Archaeologists announced Friday that they have discovered human
footprints in England that are between 800,000 and 1 million years old —
the most ancient found outside Africa, and the earliest evidence of
human life in northern Europe.
A team from the British Museum,
London's Natural History Museum and Queen Mary college at the University
of London uncovered imprints from up to five individuals in ancient
estuary mud at Happisburgh on the country's eastern coast.
British
Museum archaeologist Nick Ashton said the discovery — recounted in
detail in the journal PLOS ONE — was "a tangible link to our earliest
human relatives."
Preserved in layers of silt and sand for
hundreds of millennia before being exposed by the tide last year, the
prints give a vivid glimpse of some of our most ancient ancestors. They
were left by a group, including at least two children and one adult
male. They could have been be a family foraging on the banks of a river
scientists think may be the ancient Thames, beside grasslands where
bison, mammoth, hippos and rhinoceros roamed.
University of
Southampton archaeology professor Clive Gamble, who was not involved in
the project, said the discovery was "tremendously significant."
"It's just so tangible," he said. "This is the closest we've got to seeing the people.
"When
I heard about it, it was like hearing the first line of (William
Blake's hymn) 'Jerusalem' — 'And did those feet, in ancient time, walk
upon England's mountains green?' Well, they walked upon its muddy
estuary."
The researchers said the humans who left the footprints
may have been related to Homo antecessor, or "pioneer man," whose
fossilized remains have been found in Spain.

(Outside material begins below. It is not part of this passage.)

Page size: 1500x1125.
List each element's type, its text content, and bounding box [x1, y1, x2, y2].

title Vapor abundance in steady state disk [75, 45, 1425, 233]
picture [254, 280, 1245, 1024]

That species died out about
800,000 years ago.
Ashton said the footprints are between 800,000
— "as a conservative estimate" — and 1 million years old, at least
100,000 years older than scientists' earlier estimate of the first human
habitation in Britain. That's significant because 700,000 years ago,
Britain had a warm, Mediterranean-style climate. The earlier period was
much colder, similar to modern-day Scandinavia.
Natural History
Museum archaeologist Chris Stringer said that 800,000 or 900,000 years
ago Britain was "the edge of the inhabited world."
"This makes us
rethink our feelings about the capacity of these early people, that they
were coping with conditions somewhat colder than the present day," he
said.
"Maybe they had cultural adaptations to the cold we hadn't
even thought were possible 900,000 years ago. Did they wear clothing?
Did they make shelters, windbreaks and so on? Could they have the use of
fire that far back?" he asked.
Scientists dated the footprints by
studying their geological position and from nearby fossils of
long-extinct animals including mammoth, ancient horse and early vole.
John
McNabb, director of the Center for the Archaeology of Human Origins at
the University of Southampton — who was not part of the research team —
said the use of several lines of evidence meant "the dating is pretty
sound."
Once uncovered, the perishable prints were recorded using
sophisticated digital photography to create 3-D images in which it's
possible to discern arches of feet, and even toes.
Isabelle De
Groote, a specialist in ancient human remains at Liverpool John Moores
University who worked on the find, said that from the pattern of the
prints, the group of early humans appeared to be "pottering around,"
perhaps foraging for food.
She said it wasn't too much of a stretch to call it a family.
"These individuals traveling together, it's likely that they were somehow related," she said.
Research
at Happisburgh will continue, and scientists are hopeful of finding
fossilized remains of the ancient humans, or evidence of their living
quarters, to build up a fuller picture of their lives.
The
footprint find will form part of an exhibition, "Britain: One Million
Years of the Human Story," opening at the Natural History Museum next
week.
The footprints themselves, which survived for almost 1
million years, won't be there. Two weeks after they were uncovered,
North Sea tides had washed them away.